* **TRECHO SELECIONADO**:

Kirchner e o peronismo renovado

TORCUATO S. DI TELLA
ESPECIAL PARA A FOLHA

O sistema político argentino pode considerar-se "incompleto" devido à ausência, como jogadores da primeira divisão, de um movimento social-democrata e também de uma direita aceitável, ambos capazes de obter uma representação eleitoral importante.
Existe uma série de razões históricas para que isso seja assim, razões essas cuja análise exaustiva seria demasiado demorada. Mas, a meu ver, existem forças sociais que vão levar o sistema político-partidário argentino a alinhar-se com o de países de desenvolvimento equivalente ou superior.
Isso implica a força de uma direita renovada, a fraqueza terminal de um centro que não se alie com um dos pólos, e a existência de um partido popular, que pode ser do tipo social-democrata, ou, talvez mais provavelmente, do tipo norte-americano, pelo menos numa primeira etapa. Esse partido popular é o peronista -renovado, é claro.
A variante argentina do nacionalismo popular difere bastante da brasileira, onde o varguismo nunca teve um componente sindical equivalente. Por outro lado, a consolidação de um partido como o PT de Lula é um fenômeno novo, que não tem equivalente na Argentina e que reflete o grau maior de industrialização no Brasil.
Diferentemente da aliança bifrontal do varguismo (PTB sindicalista e PSD dos notáveis regionais), o peronismo sempre esteve unificado em um só partido. Contudo, sempre teve muitas correntes internas, que podem ser caracterizadas da seguinte maneira:
1. O peronismo sindical,dos setores operários urbanos da parte mais industrializada do país, muito mobilizados.
2. O peronismo das Províncias do interior, mais caudilhista e com base numa população pobre e pouco mobilizada
3. O peronismo das elites, minorias significativas embora não bem integradas em suas classes de origem, nas Forças Armadas, no clero, entre os industriais, os intelectuais de direita e outros círculos mais personalistas.

* **PEDIDO DE TRABALHO**: Reproduza a parte do texto sobre o peronismo que começa nas palavras "A variante argentina" e termina logo depois de "país, muito mobilizados.". Baseie-se somente no texto sobre o peronismo.

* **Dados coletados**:
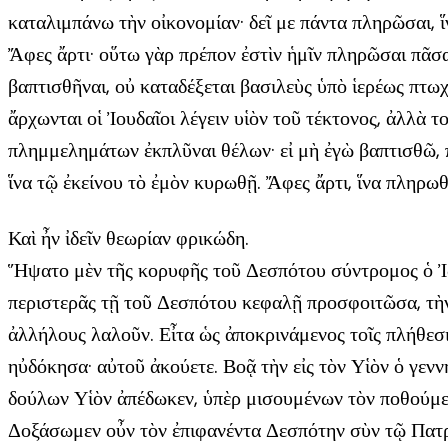
καταλιμπάνω τὴν οἰκονομίαν· δεῖ με πάντα πληρῶσαι, 
Ἄφες ἄρτι· οὕτω γὰρ πρέπον ἐστὶν ἡμῖν πληρῶσαι πᾶσα
βαπτισθῆναι, οὐ καταδέξεται βασιλεὺς ὑπὸ ἱερέως πτωχ
ἄρχωνται οἱ Ἰουδαῖοι λέγειν υἱὸν τοῦ τέκτονος, ἀλλὰ 
πλημμελημάτων ἐκπλῦναι θέλων· εἰ μὴ ἐγὼ βαπτισθῶ, π
ἵνα τῷ ἐκείνου τὸ ἐμὸν κυρωθῇ. Ἄφες ἄρτι, ἵνα πληρω
Καὶ ἦν ἰδεῖν θεωρίαν φρικώδη.
Ἥψατο μὲν τῆς κορυφῆς τοῦ Δεσπότου σύντρομος ὁ Ἰωά
περιστερᾶς τῇ τοῦ Δεσπότου κεφαλῇ προσφοιτῶσα, τὴν τ
ἀλλήλους λαλοῦν. Εἶτα ὡς ἀποκρινάμενος τοῖς πλήθεσι,
ηὐδόκησα· αὐτοῦ ἀκούετε. Βοᾷ τὴν εἰς τὸν Υἱὸν ὁ γενν
δούλων Υἱὸν ἀπέδωκεν, ὑπὲρ μισουμένων τὸν ποθούμε
Δοξάσωμεν οὖν τὸν ἐπιφανέντα Δεσπότην σὺν τῷ Πατρὶ, 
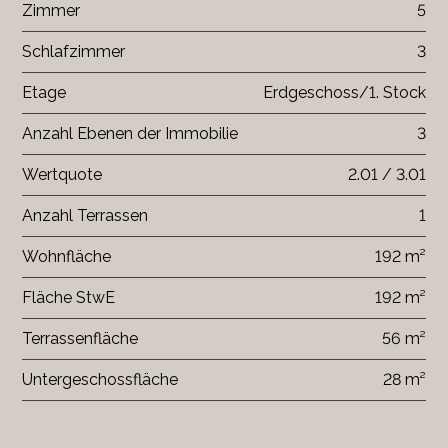
Zimmer
5
Schlafzimmer
3
Etage
Erdgeschoss/1. Stock
Anzahl Ebenen der Immobilie
3
Wertquote
2.01 / 3.01
Anzahl Terrassen
1
Wohnfläche
192 m²
Fläche StwE
192 m²
Terrassenfläche
56 m²
Untergeschossfläche
28 m²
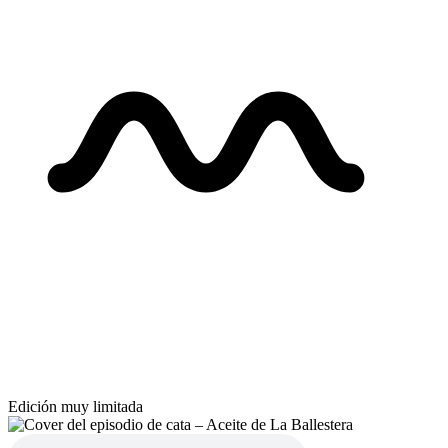
Edición muy limitada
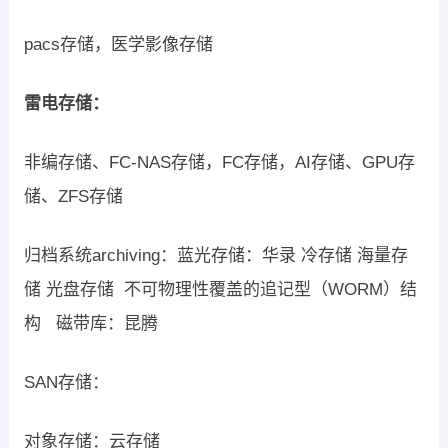
pacs存储，医学影像存储
雷电存储：
非编存储、FC-NAS存储，FC存储，AI存储、GPU存
储、ZFS存储
归档系统archiving：蓝光存储：华录 冷存储 海量存
储 光盘存储 不可物理性覆盖的追记型（WORM）结
构 磁带库：昆腾
SAN存储：
对象存储：云存储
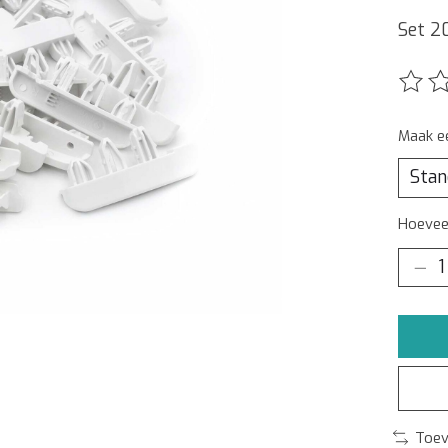
Set 2
De beo
Maak e
Hoeveel
Toev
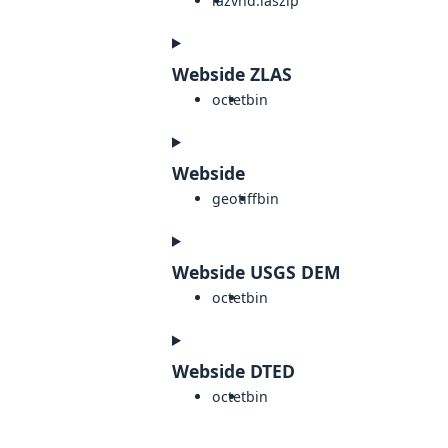
laz
vnd.laszip
Webside ZLAS
octet
bin
Webside
geotiff
bin
Webside USGS DEM
octet
bin
Webside DTED
octet
bin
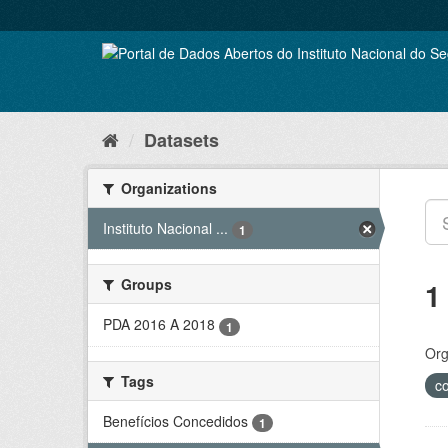
Skip
to
content
Datasets
Organizations
Instituto Nacional ...
1
Groups
1
PDA 2016 A 2018
1
Org
Tags
c
Benefícios Concedidos
1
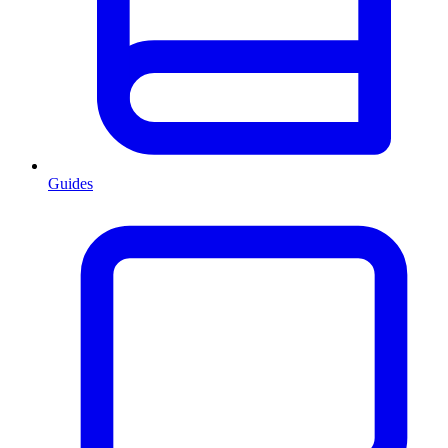
Guides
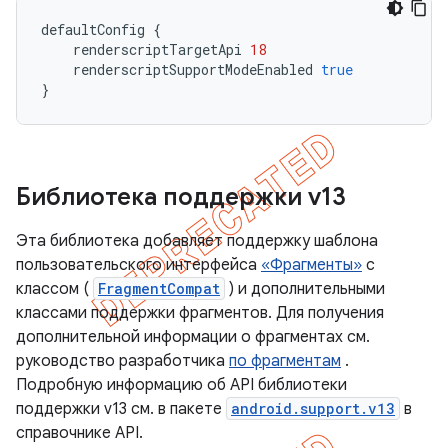
defaultConfig
{
renderscriptTargetApi
18
renderscriptSupportModeEnabled
true
}
Библиотека поддержки v13
Эта библиотека добавляет поддержку шаблона
пользовательского интерфейса
«Фрагменты»
с
классом (
FragmentCompat
) и дополнительными
классами поддержки фрагментов. Для получения
дополнительной информации о фрагментах см.
руководство разработчика
по фрагментам
.
Подробную информацию об API библиотеки
поддержки v13 см. в пакете
android.support.v13
в
справочнике API.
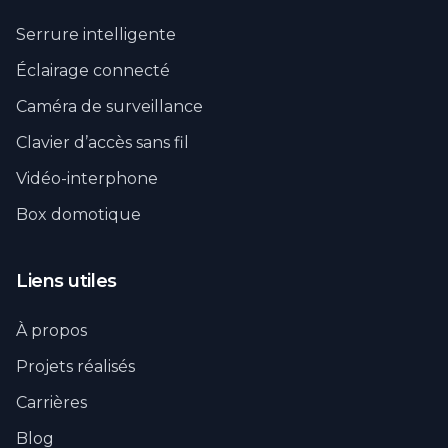
Serrure intelligente
Éclairage connecté
Caméra de surveillance
Clavier d’accès sans fil
Vidéo-interphone
Box domotique
Liens utiles
À propos
Projets réalisés
Carrières
Blog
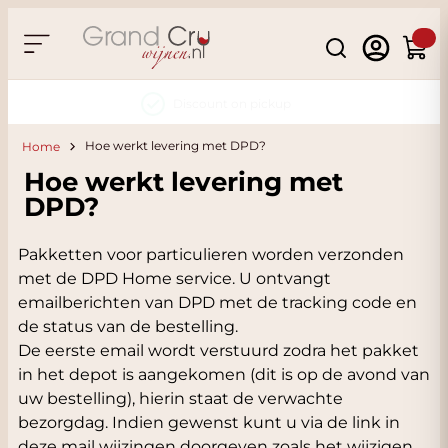
Skip to Content
Search
Cart
Discount on pickup
Hoe werkt levering met DPD?
Home
Hoe werkt levering met
DPD?
Pakketten voor particulieren worden verzonden
met de DPD Home service. U ontvangt
emailberichten van DPD met de tracking code en
de status van de bestelling.
De eerste email wordt verstuurd zodra het pakket
in het depot is aangekomen (dit is op de avond van
uw bestelling), hierin staat de verwachte
bezorgdag. Indien gewenst kunt u via de link in
deze mail wijzingen doorgeven zoals het wijzigen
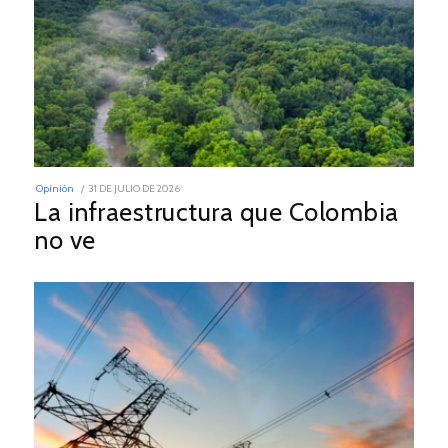
POSTED
Opinión
31 DE JULIO DE 2026
31
ON
La infraestructura que Colombia
DE
JULIO
no ve
DE
2026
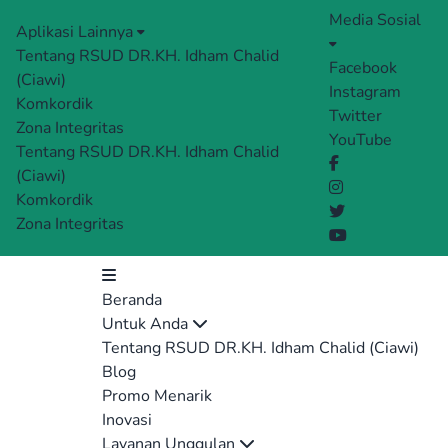
Media Sosial
Aplikasi Lainnya
Tentang RSUD DR.KH. Idham Chalid
Facebook
(Ciawi)
Instagram
Komkordik
Twitter
Zona Integritas
YouTube
Tentang RSUD DR.KH. Idham Chalid
(Ciawi)
Komkordik
Zona Integritas
Beranda
Untuk Anda
Tentang RSUD DR.KH. Idham Chalid (Ciawi)
Blog
Promo Menarik
Inovasi
Layanan Unggulan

* **SOLUÇÃO DO PROBLEMA**:
A variante argentina do nacionalismo popular difere bastante da brasileira, onde o varguismo nunca teve um componente sindical equivalente. Por outro lado, a consolidação de um partido como o PT de Lula é um fenômeno novo, que não tem equivalente na Argentina e que reflete o grau maior de industrialização no Brasil.
Diferentemente da aliança bifrontal do varguismo (PTB sindicalista e PSD dos notáveis regionais), o peronismo sempre esteve unificado em um só partido. Contudo, sempre teve muitas correntes internas, que podem ser caracterizadas da seguinte maneira:
1. O peronismo sindical,dos setores operários urbanos da parte mais industrializada do país, muito mobilizados.